Introduction to the Great Depression and the New Deal
Introduction to the Great Depression and the New Deal
On October 24, 1929, the U.S. stock market crashed. Black Thursday, as the day became known, marked the beginning of the Great Depression. By 1932, many Americans battled job insecurity, decreased wages, unemployment, bank failures, property foreclosure, or loss of personal savings. In 1933, the United States unemployment rate reached twenty-five percent. A series of natural disasters, including a severe drought, exacerbated the economic crisis. The Depression was not limited to the United States; many nations experienced a prolonged period of economic stagnation.
For the first years of the Great Depression, the U.S. federal government did not intervene to provide relief to most effected individuals. Private aid societies and religious organizations staffed soup kitchens, shelters, and other relief operations. However, relief organizations—themselves affected by the Depression—could not keep up with the demand for their services. Some activists pushed for federal and state government intervention. After his inauguration in 1933, President Franklin D. Roosevelt introduced a comprehensive relief and reform program, sponsored and implemented by the federal government. Roosevelt called his plan to provide "relief, reform, and recovery" the New Deal.

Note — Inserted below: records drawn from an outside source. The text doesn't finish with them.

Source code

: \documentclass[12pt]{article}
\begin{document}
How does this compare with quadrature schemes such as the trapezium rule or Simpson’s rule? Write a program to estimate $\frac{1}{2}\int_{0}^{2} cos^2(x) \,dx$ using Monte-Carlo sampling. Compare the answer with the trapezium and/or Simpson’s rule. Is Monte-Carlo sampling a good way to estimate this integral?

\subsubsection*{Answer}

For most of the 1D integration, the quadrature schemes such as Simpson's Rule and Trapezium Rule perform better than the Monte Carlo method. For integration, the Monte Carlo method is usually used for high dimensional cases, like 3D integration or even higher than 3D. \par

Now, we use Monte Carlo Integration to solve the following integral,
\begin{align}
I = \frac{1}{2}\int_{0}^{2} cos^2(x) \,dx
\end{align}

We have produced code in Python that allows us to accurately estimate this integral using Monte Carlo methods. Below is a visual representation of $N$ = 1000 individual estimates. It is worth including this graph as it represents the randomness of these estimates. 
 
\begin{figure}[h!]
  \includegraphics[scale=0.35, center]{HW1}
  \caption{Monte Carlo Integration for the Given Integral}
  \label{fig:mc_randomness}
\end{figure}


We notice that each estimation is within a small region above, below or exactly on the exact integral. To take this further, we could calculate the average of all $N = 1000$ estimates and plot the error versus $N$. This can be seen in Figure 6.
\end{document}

The Works Progress Administration (WPA) and Civilian Conservation Corps (CCC) provided jobs on federal projects such as the building of roads, dams, and parks. Many people moved hundreds of miles to find work, living in temporary housing in WPA and CCC camps. Some farmers bankrupted by Dust Bowl crop failures and foreclosures in the American heart-land moved west to work as migrant agricultural laborers. Some moved north seeking factory work, aiding the growth of the union labor movement. The WPA mural "A Nebraska Farm Scene"—a striking contrast from the bleakness of the Dust Bowl— reflects the hopes and progress of recovery for Depression-era farmers.
This chapter highlights many key New Deal programs, from the creation of the Tennessee Valley Authority (TVA) to the advent of Social Security. "On the First Hundred Days" is Roosevelt's famous radio address detailing the first wave of New Deal reforms. Though sometimes controversial, the New Deal-era's increase in the size and role of the federal government cemented its ability to direct and implement national social policy. The legacy of the New Deal is discussed further in future chapters.
At a time when the United States government was rapidly expanding its social policy role, the British government was less inclined to intercede in its economic troubles. The era's economic stagnation prompted Italy's turn to fascism and aided the rise of the Nazi party in Germany. The Soviet Union seemed to avoid many of the economic and unemployment problems of the 1930s, but only because the nation was recovering from the devastation of the 1920's brutal collectivization programs. Lingering tensions from the end of World War I and political change heightened by economic downturn fueled the build-up to World War II in Europe in 1939.